Bayesian credible intervals: Significant compared to what?

I have a questioned regarding the interpretation of credible intervals retrieved from, e.g., a brms model.

From this article (link below), I understand that significance is defined as both upper- and lower-95%-credible intervals etiher above or below zero - as the parameter value zero, is defined as no effect. (Understanding and interpreting confidence and credible intervals around effect estimates - PubMed)

However, when the credible intervals of a variable are then said to be significant, what are they then significant compared to?

Let me give an example:
Given a model with e.g. three variables, each of either two or three levels:

Time ~ Shoes + Experience + Age

where time is the time (in minutes) it takes participants to run a certain track, “Shoes” is a categorical factor of three levels indicating the brand of shoes participants are wearing (Nike, Adidas, or Puma), “Experience” is a categorical factor of three levels (Beginner, intermediate, pro), and Age is a categorical factor of two levels (Young or old).

The coefficient table with credible intervals is extracted, where the intercept contains the alpha-numerically lowest values of each variable. :

                    L-CI            U-CI

Intercept -3.13 -1.51
Nike -1.20 -1.00
Puma -1.32 4.55
Intermediate -1.44 -1.24
Pro -3.22 -2.24
Young -1.39 2.67

Thus, the intercept, “Nike”, “intermediate” and “Pro” all have significant, negative effects on the time, indicating that they significantly reduce the time it takes participants to run the track. BUT compared to what?

I hope my question makes sense, otherwise I’ll gladly try and elaborate, and I hope you guys can help me understand how Bayesian credible intervals should be interpreted.

Any literature on the topic would also be very much appreciated!

Best regards,

The answer to this question doesn’t actually depend on whether the analysis is Bayesian nor even on whether we are reporting C*I’s (confidence or credible). Really it boils down to: How do we interpret a coefficient estimate in a model with a categorical predictor?

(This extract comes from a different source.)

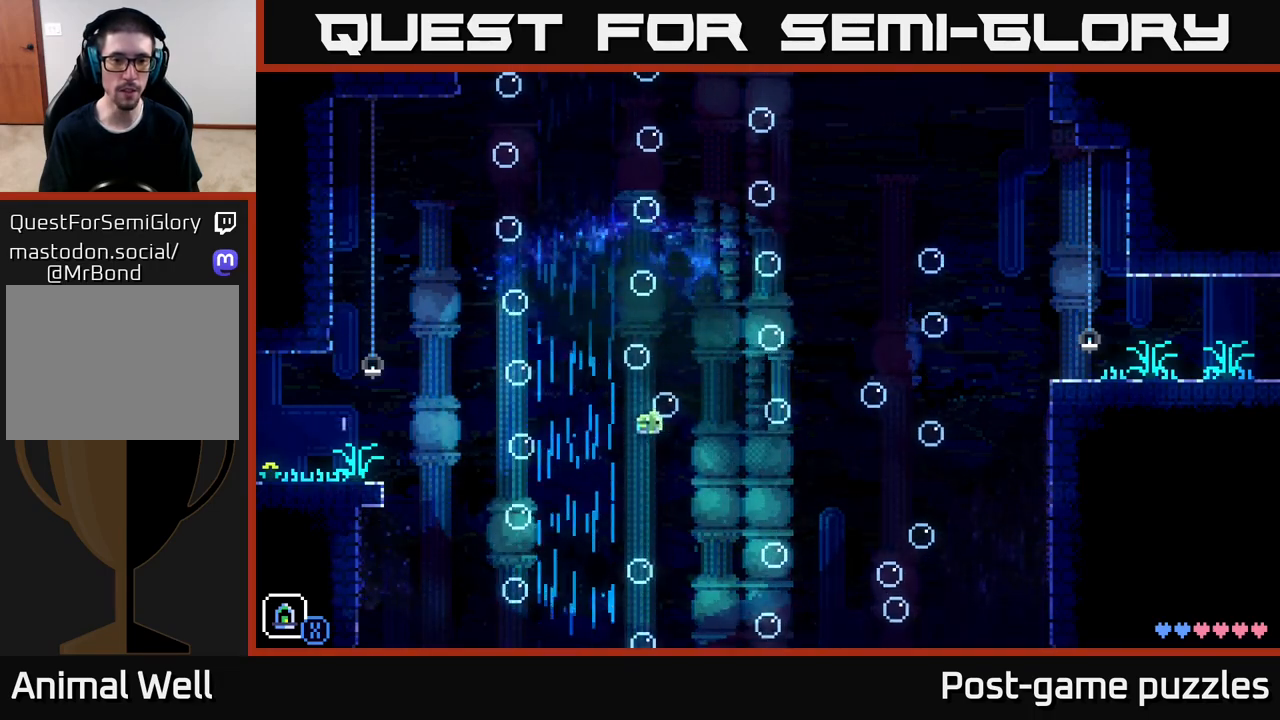
{"buttons": [], "left_stick": "left", "right_stick": "center", "events": [[50, "left_stick", "left"], [67, "A", "up"], [233, "left_stick", "center"], [367, "left_stick", "left"]]}
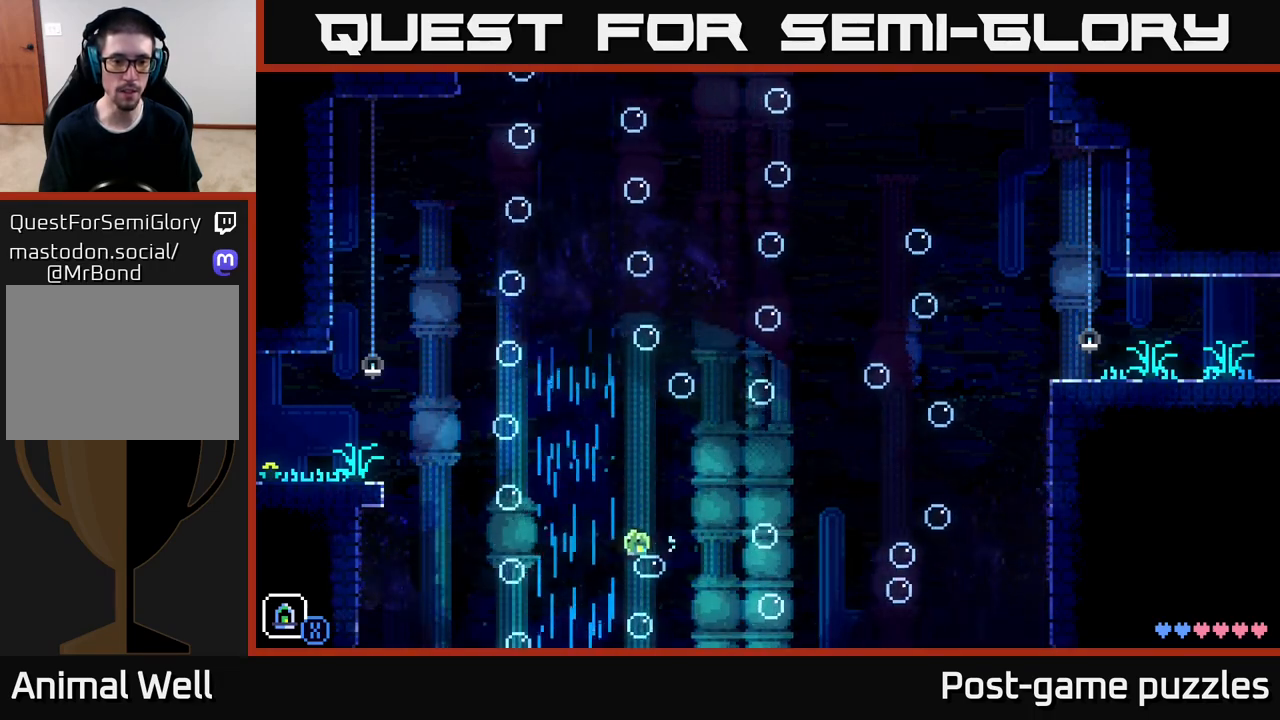
{"buttons": [], "left_stick": "center", "right_stick": "center", "events": [[67, "A", "down"], [450, "A", "up"], [467, "left_stick", "center"]]}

Here’s one treatment of the topic (this isn’t a uniquely great treatment–I just found it by googling–but I’ve glanced at it and it seems correct and clear enough).

1 Like

Thank you, but I’m still unsure as to whether the variables are compared to the pooled intercept or to each of the alpha-numerically lowest values of each variable? Put another way using my example:

Is the significance of “Nike” compared only to that of Adidas (the alpha-numerically lowest value of the variable “Shoes”) or to the whole intercept (“Adidas”, “Beginner”, “Old”, pooled)?

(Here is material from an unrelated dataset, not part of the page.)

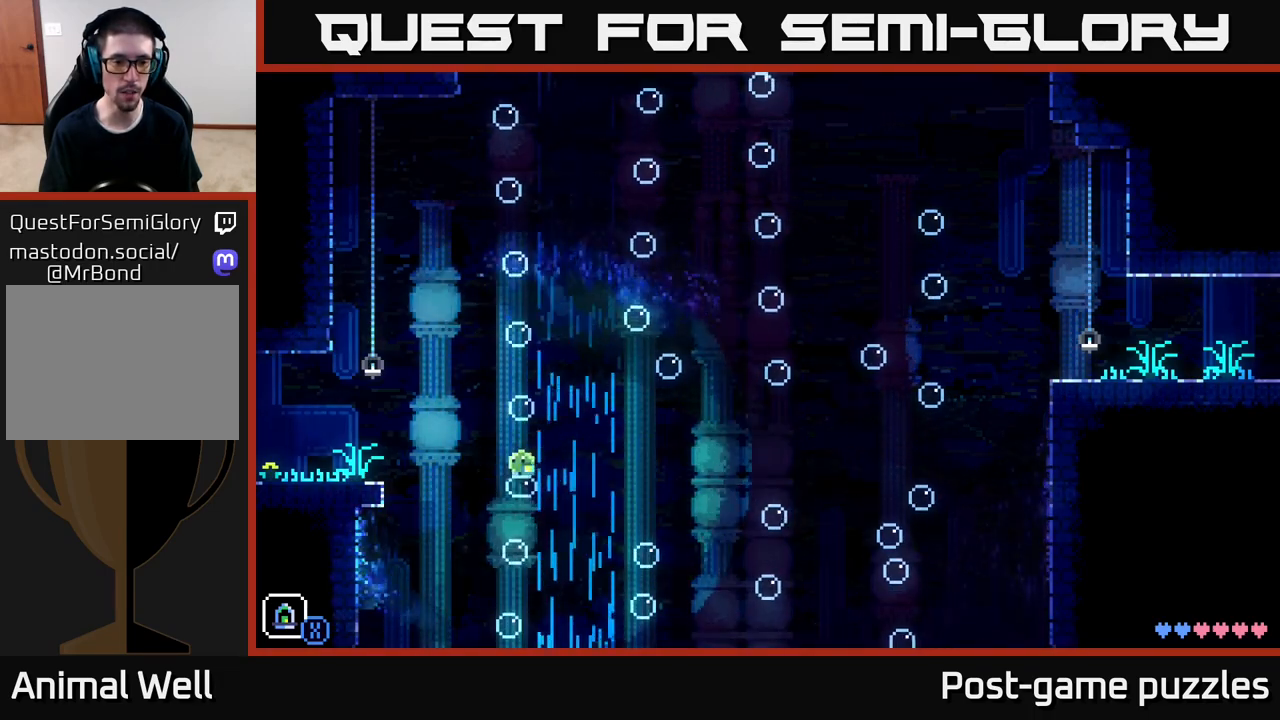
{"buttons": [], "left_stick": "center", "right_stick": "center", "events": [[233, "left_stick", "right"], [317, "left_stick", "center"]]}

The latter. An important clue is the fact that there is no coefficient estimated for Adidas.

Again, I’d encourage you to think more broadly than what the “significance” is in reference to. The fundamental question is not about the significance of the coefficient, but rather about the meaning of the coefficient, irrespective of what its posterior distribution is and whether or not that distribution includes substantial probability mass on both sides of zero.

In your model, the parameter for Nike means the expected difference between Nike and Adidas with all other covariates held constant. And the 95% credible interval for this parameter that brms has constructed for you doesn’t overlap zero.


@jscolar has a good answer here. Regression and Other Stories (by Gelman et al) also has some good chapters on interpreting regression models, though I forget which ones exactly.

Basically (and I’ll probably gloss over some technical details), all the 95% credible interval says is that, conditional on the model and data, we believe there is a 95% posterior probability that the effect of X predictor is between these two values. Or, there is a certain posterior probability, again conditional on the model and data, that it is greater than some value (say 0). Similar to interpreting p-values there is a technically correct interpretation, the probability of observing a value of a test statistic as or more extreme than the observed given our model assumptions, and the interpretation we want to make, that this variable is “important”.

The general point is that “importance” as we’d like it to mean depends on what we want to use our model to do. For example, do we want to recommend an athlete switch to a different shoe type? There will probably be some quantifiable benefits from faster times (e.g. prize money, value of achieving personal goals etc) and drawbacks (e.g. upfront cost of shoes, impacts to training etc.) So here, both the effect size and uncertainty will play a role. Or, maybe we just want to make a simple statement about which shoe is “better”. Again, there will be some utility/disutility by making certain errors, say mistaking the sign of the coefficient or its magnitude.

1 Like

@js592 @jsocolar Thank you both!

I just have a hard time understanding how these measures (credible and confidence intervals) make any sense compared to p-values, when potentially half of the information is “lost” or “uninterpretable”, as it is pooled in the intercept. Whereas an ANOVA table contains all the information on all levels of a variable.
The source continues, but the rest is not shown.